🥡 Chinese Chicken Cabbage Stir-Fry
Healthy • Quick • High-Protein
A simple and delicious stir-fry featuring tender chicken, crisp cabbage, and a savory garlic-ginger sauce that brings everything together in just 20 minutes!
📝 Ingredients:
(Serves 3–4)
- 1 lb boneless skinless chicken breast or thighs, thinly sliced
- ½ head green cabbage, shredded (or 4 cups pre-shredded)
- 2–3 cloves garlic, minced
- 1 tbsp fresh ginger, grated (or 1 tsp ground ginger)
- 2 tbsp low-sodium soy sauce (or tamari for gluten-free)
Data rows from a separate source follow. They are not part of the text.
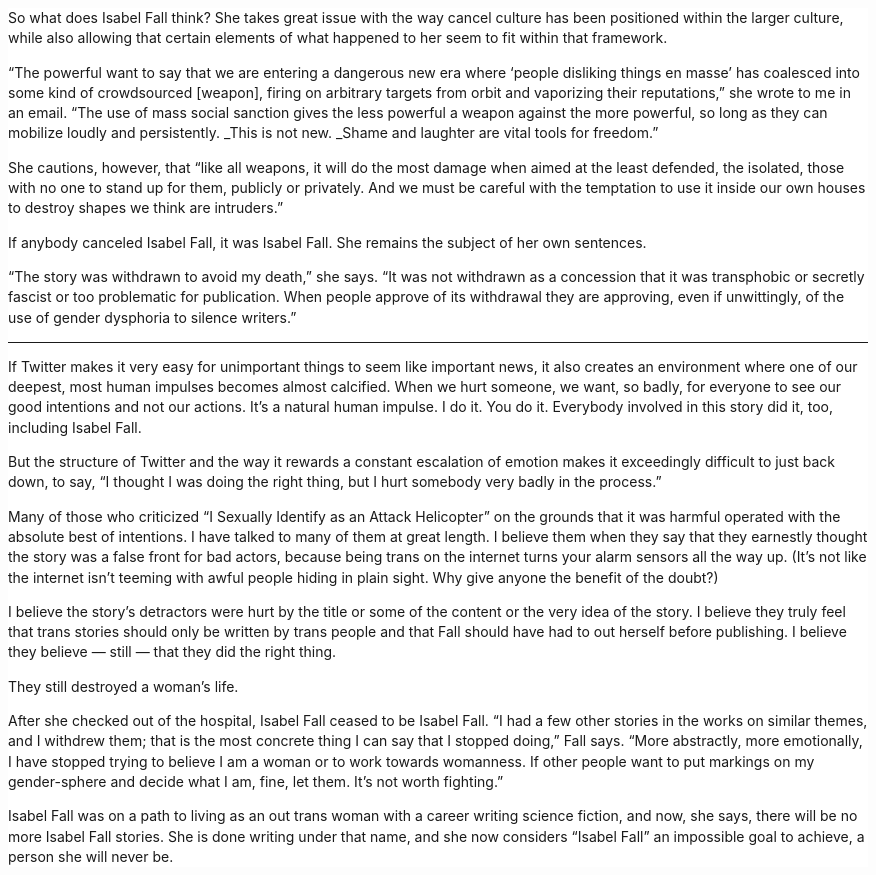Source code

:So what does Isabel Fall think? She takes great issue with the way cancel culture has been positioned within the larger culture, while also allowing that certain elements of what happened to her seem to fit within that framework.

“The powerful want to say that we are entering a dangerous new era where ‘people disliking things en masse’ has coalesced into some kind of crowdsourced [weapon], firing on arbitrary targets from orbit and vaporizing their reputations,” she wrote to me in an email. “The use of mass social sanction gives the less powerful a weapon against the more powerful, so long as they can mobilize loudly and persistently. _This is not new. _Shame and laughter are vital tools for freedom.” 

She cautions, however, that “like all weapons, it will do the most damage when aimed at the least defended, the isolated, those with no one to stand up for them, publicly or privately. And we must be careful with the temptation to use it inside our own houses to destroy shapes we think are intruders.”

If anybody canceled Isabel Fall, it was Isabel Fall. She remains the subject of her own sentences.

“The story was withdrawn to avoid my death,” she says. “It was not withdrawn as a concession that it was transphobic or secretly fascist or too problematic for publication. When people approve of its withdrawal they are approving, even if unwittingly, of the use of gender dysphoria to silence writers.”

* * *

If Twitter makes it very easy for unimportant things to seem like important news, it also creates an environment where one of our deepest, most human impulses becomes almost calcified. When we hurt someone, we want, so badly, for everyone to see our good intentions and not our actions. It’s a natural human impulse. I do it. You do it. Everybody involved in this story did it, too, including Isabel Fall.

But the structure of Twitter and the way it rewards a constant escalation of emotion makes it exceedingly difficult to just back down, to say, “I thought I was doing the right thing, but I hurt somebody very badly in the process.”

Many of those who criticized “I Sexually Identify as an Attack Helicopter” on the grounds that it was harmful operated with the absolute best of intentions. I have talked to many of them at great length. I believe them when they say that they earnestly thought the story was a false front for bad actors, because being trans on the internet turns your alarm sensors all the way up. (It’s not like the internet isn’t teeming with awful people hiding in plain sight. Why give anyone the benefit of the doubt?)

I believe the story’s detractors were hurt by the title or some of the content or the very idea of the story. I believe they truly feel that trans stories should only be written by trans people and that Fall should have had to out herself before publishing. I believe they believe — still — that they did the right thing.

They still destroyed a woman’s life.

After she checked out of the hospital, Isabel Fall ceased to be Isabel Fall. “I had a few other stories in the works on similar themes, and I withdrew them; that is the most concrete thing I can say that I stopped doing,” Fall says. “More abstractly, more emotionally, I have stopped trying to believe I am a woman or to work towards womanness. If other people want to put markings on my gender-sphere and decide what I am, fine, let them. It’s not worth fighting.”

Isabel Fall was on a path to living as an out trans woman with a career writing science fiction, and now, she says, there will be no more Isabel Fall stories. She is done writing under that name, and she now considers “Isabel Fall” an impossible goal to achieve, a person she will never be.
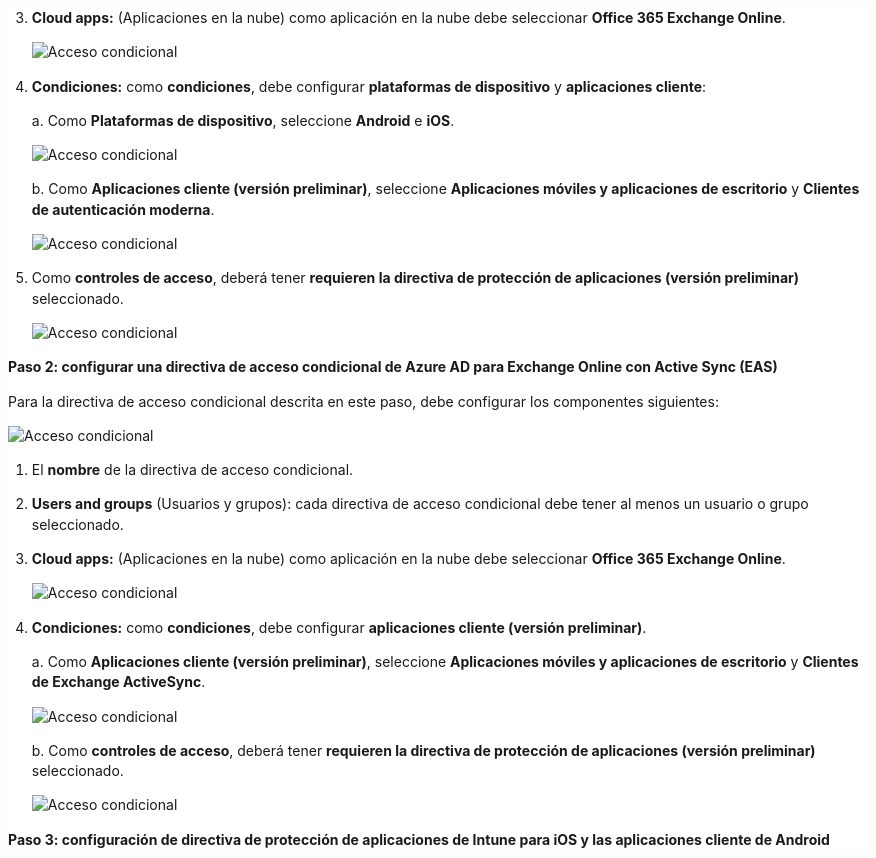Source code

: 3. **Cloud apps:** (Aplicaciones en la nube) como aplicación en la nube debe seleccionar **Office 365 Exchange Online**.

    ![Acceso condicional](./media/app-protection-based-conditional-access/07.png)

4. **Condiciones:** como **condiciones**, debe configurar **plataformas de dispositivo** y **aplicaciones cliente**:

     a. Como **Plataformas de dispositivo**, seleccione **Android** e **iOS**.

    ![Acceso condicional](./media/app-protection-based-conditional-access/03.png)

    b. Como **Aplicaciones cliente (versión preliminar)**, seleccione **Aplicaciones móviles y aplicaciones de escritorio** y **Clientes de autenticación moderna**.

    ![Acceso condicional](./media/app-protection-based-conditional-access/91.png)

5. Como **controles de acceso**, deberá tener **requieren la directiva de protección de aplicaciones (versión preliminar)** seleccionado.

    ![Acceso condicional](./media/app-protection-based-conditional-access/05.png)
 

**Paso 2: configurar una directiva de acceso condicional de Azure AD para Exchange Online con Active Sync (EAS)**

Para la directiva de acceso condicional descrita en este paso, debe configurar los componentes siguientes:

![Acceso condicional](./media/app-protection-based-conditional-access/06.png)

1. El **nombre** de la directiva de acceso condicional.

2. **Users and groups** (Usuarios y grupos): cada directiva de acceso condicional debe tener al menos un usuario o grupo seleccionado.


3. **Cloud apps:** (Aplicaciones en la nube) como aplicación en la nube debe seleccionar **Office 365 Exchange Online**.

    ![Acceso condicional](./media/app-protection-based-conditional-access/07.png)

4. **Condiciones:** como **condiciones**, debe configurar **aplicaciones cliente (versión preliminar)**. 

     a. Como **Aplicaciones cliente (versión preliminar)**, seleccione **Aplicaciones móviles y aplicaciones de escritorio** y **Clientes de Exchange ActiveSync**.

    ![Acceso condicional](./media/app-protection-based-conditional-access/92.png)

    b. Como **controles de acceso**, deberá tener **requieren la directiva de protección de aplicaciones (versión preliminar)** seleccionado.

    ![Acceso condicional](./media/app-protection-based-conditional-access/05.png)


**Paso 3: configuración de directiva de protección de aplicaciones de Intune para iOS y las aplicaciones cliente de Android**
- 1 tbsp oyster sauce (optional, adds rich umami)
- 1 tsp sesame oil
- 1 tbsp rice vinegar
- 1 tbsp neutral oil (avocado, canola, or vegetable) for cooking
- 2 green onions, sliced
- Optional: red pepper flakes or Sriracha for heat
- Optional garnish: sesame seeds, more green onion
👩🍳 Instructions:
- Prep the chicken:
Slice chicken thinly against the grain and season lightly with salt and pepper. - Cook the chicken:
Heat 1 tbsp oil in a large skillet or wok over medium-high heat. Add chicken and stir-fry until browned and cooked through (5–6 minutes). Remove from pan and set aside. - Sauté aromatics:
In the same pan, add garlic and ginger. Stir-fry for 30 seconds until fragrant. - Add cabbage:
Add shredded cabbage and stir-fry for 4–6 minutes until just tender but still crisp. - Combine & season:
Return chicken to the pan. Add soy sauce, oyster sauce (if using), rice vinegar, and sesame oil. Stir everything together to coat evenly. Cook another 1–2 minutes. - Finish:
Toss in sliced green onions and optional red pepper flakes or Sriracha. Remove from heat and serve hot.
🥢 Serving Suggestions:
- Serve over steamed rice, cauliflower rice, or noodles
- Pair with other stir-fried veggies or a side of dumplings
- Great for meal prep—keeps well in the fridge for 3–4 days
✅ Healthy Tips:
- Use lean chicken breast for a lighter version.
- Skip the oyster sauce for a lower-sodium and zero-point option (WW-friendly).
- Add other veggies like shredded carrots, bell peppers, or snap peas.